## AIM OF THE EXERCISE
Each line of the material that mentions the word "avoir" is to be copied.

## GIVEN DATA
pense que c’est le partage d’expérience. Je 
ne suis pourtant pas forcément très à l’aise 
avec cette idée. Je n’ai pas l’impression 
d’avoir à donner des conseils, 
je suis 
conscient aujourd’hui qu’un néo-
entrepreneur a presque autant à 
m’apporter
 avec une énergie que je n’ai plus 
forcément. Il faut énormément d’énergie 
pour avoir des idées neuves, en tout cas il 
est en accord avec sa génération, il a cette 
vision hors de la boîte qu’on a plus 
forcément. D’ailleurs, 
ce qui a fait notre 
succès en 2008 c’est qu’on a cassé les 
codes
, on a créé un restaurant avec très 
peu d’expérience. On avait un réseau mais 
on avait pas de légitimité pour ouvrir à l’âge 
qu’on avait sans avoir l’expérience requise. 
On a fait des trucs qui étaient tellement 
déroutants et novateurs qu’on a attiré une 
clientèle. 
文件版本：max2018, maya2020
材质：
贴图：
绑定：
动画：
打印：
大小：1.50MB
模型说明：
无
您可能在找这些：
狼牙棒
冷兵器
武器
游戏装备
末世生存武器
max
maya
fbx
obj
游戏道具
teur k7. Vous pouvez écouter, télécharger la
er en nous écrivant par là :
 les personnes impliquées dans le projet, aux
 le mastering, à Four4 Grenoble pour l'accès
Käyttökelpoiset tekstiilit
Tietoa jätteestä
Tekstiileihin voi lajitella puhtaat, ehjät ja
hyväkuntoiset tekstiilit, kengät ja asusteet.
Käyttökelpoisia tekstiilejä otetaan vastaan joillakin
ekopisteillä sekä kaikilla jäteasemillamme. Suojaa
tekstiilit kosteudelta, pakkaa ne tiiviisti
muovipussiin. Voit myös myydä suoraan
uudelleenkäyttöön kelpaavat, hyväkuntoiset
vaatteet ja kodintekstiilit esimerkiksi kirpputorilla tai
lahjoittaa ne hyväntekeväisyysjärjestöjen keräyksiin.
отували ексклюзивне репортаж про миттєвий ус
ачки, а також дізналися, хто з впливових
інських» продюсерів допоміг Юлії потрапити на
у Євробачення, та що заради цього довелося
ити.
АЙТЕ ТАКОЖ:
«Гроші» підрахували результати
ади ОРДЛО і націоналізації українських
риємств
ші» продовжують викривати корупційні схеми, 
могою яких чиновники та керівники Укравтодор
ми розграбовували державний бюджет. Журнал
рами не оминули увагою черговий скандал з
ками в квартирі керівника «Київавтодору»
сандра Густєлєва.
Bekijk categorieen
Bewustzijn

## ANSWER FOR THE TASK
d’avoir à donner des conseils, 
pour avoir des idées neuves, en tout cas il 
qu’on avait sans avoir l’expérience requise. 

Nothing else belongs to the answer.